The broad indices all rose slightly after the Census Bureau released its advance estimate that retail sales during February rose 1.1% from the previous month and 4.6% from a year earlier. The sales figures were not adjusted for price increases. Economists on average expected retail sales in February to increase just 0.5% from the previous month, according to Zacks.
Excluding vehicle sales, retail sales in February were up 1.0% from January, ahead of the consensus estimate of an increase of 0.5%.

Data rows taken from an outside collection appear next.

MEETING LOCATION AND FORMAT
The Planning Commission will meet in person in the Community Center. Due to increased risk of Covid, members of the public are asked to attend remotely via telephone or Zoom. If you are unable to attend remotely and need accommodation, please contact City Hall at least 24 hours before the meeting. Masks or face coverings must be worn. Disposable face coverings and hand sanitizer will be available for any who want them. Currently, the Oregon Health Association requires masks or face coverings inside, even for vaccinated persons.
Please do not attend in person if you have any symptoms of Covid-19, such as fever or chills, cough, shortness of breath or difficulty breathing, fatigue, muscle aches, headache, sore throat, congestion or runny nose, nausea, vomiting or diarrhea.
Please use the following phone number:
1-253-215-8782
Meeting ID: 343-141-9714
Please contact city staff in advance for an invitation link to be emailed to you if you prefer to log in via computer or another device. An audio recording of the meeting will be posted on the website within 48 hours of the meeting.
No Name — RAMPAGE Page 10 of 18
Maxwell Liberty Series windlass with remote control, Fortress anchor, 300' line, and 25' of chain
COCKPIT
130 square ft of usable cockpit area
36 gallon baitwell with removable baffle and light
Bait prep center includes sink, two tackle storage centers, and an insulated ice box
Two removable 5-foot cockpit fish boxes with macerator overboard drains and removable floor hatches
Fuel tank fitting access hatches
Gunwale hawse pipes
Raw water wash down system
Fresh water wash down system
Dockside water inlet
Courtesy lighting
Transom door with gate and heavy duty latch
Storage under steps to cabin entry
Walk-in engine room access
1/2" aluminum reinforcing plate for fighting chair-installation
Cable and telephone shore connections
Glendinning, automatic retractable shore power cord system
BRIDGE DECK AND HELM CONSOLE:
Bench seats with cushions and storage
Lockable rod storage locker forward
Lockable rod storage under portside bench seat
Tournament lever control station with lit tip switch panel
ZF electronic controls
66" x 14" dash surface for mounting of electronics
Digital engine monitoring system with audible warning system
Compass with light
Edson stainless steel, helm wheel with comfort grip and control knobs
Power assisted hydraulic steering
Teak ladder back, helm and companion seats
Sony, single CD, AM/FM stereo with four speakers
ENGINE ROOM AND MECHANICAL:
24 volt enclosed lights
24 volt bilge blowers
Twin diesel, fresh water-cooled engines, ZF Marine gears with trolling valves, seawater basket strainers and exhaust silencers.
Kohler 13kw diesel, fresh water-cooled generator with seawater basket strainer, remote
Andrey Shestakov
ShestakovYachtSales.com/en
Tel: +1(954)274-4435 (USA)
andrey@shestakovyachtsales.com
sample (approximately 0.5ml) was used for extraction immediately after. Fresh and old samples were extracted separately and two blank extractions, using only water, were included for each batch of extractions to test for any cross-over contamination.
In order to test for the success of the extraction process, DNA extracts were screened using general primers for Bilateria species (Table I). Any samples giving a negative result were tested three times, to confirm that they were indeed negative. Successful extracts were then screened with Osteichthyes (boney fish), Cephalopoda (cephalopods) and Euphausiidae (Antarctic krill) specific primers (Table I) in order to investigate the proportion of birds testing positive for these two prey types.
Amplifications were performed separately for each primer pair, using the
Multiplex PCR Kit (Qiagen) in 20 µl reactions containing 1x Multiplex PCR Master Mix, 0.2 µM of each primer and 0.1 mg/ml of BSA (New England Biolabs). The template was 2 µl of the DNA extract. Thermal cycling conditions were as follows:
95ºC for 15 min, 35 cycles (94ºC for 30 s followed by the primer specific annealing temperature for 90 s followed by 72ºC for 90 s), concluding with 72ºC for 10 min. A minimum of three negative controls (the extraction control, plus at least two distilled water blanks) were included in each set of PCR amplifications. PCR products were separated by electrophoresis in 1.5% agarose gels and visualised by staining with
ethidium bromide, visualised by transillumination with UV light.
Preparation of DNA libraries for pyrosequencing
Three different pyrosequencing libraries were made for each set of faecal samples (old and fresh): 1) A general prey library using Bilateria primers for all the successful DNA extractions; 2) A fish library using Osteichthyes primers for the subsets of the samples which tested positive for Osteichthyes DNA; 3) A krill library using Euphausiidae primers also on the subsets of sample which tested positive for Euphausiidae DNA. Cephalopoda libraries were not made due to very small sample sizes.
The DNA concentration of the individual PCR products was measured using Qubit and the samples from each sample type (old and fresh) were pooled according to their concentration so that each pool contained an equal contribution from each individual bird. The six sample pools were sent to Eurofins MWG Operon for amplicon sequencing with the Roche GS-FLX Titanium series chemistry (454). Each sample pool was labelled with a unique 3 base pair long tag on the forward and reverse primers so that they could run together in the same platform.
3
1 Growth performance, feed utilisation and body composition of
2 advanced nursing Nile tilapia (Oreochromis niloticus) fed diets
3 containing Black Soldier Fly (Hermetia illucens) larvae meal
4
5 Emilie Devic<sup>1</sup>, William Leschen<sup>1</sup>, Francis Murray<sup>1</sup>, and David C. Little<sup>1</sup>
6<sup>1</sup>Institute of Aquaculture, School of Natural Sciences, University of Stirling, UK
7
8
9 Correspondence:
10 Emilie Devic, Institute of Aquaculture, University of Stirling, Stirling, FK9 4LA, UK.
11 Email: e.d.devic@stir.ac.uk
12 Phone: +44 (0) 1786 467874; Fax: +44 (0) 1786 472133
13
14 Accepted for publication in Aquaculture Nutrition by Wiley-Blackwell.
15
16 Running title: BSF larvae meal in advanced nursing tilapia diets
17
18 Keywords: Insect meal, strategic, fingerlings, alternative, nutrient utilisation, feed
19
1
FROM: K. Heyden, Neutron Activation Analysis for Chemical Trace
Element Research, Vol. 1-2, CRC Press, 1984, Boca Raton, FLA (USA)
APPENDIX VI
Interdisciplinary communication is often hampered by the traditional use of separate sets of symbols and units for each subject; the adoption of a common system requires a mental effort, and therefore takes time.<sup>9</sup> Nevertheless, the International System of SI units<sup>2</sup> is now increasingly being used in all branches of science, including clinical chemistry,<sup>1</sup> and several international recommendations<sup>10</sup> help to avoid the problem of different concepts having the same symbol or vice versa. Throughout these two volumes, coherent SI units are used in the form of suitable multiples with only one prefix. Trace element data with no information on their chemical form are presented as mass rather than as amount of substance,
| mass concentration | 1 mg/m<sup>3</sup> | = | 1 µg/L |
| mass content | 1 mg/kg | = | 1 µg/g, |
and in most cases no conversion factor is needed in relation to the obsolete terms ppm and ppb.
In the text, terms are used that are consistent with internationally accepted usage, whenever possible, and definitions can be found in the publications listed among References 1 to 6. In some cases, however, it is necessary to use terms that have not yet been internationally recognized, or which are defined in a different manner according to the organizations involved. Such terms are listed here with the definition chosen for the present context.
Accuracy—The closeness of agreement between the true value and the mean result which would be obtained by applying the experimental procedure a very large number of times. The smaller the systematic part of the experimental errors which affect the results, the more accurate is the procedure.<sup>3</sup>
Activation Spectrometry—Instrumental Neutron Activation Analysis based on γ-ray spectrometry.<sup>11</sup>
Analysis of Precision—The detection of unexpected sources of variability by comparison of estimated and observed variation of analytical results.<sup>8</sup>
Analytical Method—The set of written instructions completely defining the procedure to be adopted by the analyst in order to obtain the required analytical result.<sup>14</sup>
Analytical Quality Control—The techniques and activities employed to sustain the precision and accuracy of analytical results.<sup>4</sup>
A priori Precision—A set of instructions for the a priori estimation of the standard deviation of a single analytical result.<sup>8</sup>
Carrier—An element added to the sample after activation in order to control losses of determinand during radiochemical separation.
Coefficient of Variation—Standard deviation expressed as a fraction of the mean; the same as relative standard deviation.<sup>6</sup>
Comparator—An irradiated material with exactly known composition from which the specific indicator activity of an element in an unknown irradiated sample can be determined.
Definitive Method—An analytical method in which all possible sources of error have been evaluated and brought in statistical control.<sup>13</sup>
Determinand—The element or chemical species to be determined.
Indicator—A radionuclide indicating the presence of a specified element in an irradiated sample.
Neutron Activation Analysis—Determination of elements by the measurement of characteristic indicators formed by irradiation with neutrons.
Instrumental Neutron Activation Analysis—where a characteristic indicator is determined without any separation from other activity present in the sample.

There were various factors weighing on retail sales, including the end of the temporary 2% cut in the Social Security payroll tax in January, with many workers not being affected until their first 2013 paychecks rolled in on Jan. 15. Deutsche Bank economist Joseph LaVorgna earlier on Wednesday his firm was "projecting slightly below consensus numbers for February retail sales because we believe that a delay in tax refunds could temporarily depress spending," underlining another reason why the Census Bureau's report was a positive surprise.The KBW Bank Index (I:BKX) rose slightly to close at 56.93, with all but two of the index components showing gains for the session.
Thursday Is Capital Return Day
The Federal Reserve on Thursday at 4:30 p.m. EST, will announce the results of the Comprehensive Capital Analysis and Review of the banks' capital plans through the first quarter of 2014. At roughly the same time, most of the nation's large banks are expected to announce plans to return capital to investors through dividend increases or share buybacks. Returning capital to investors is the order of the day for banks, with soft loan demand in most areas except for commercial and industrial lending, "which is looking pretty frothy," says Tom Day, a senior director at Moody's Analytics. Since bank's "don't have asset allocation choices" in the low rate environment, Day says "the choice you have is to give money back to shareholders or look for acquisitions." But for banks looking for deals, "the multiples are not exactly where they want them, because Bernanke has done a great job destroying deposit premiums completely," he says.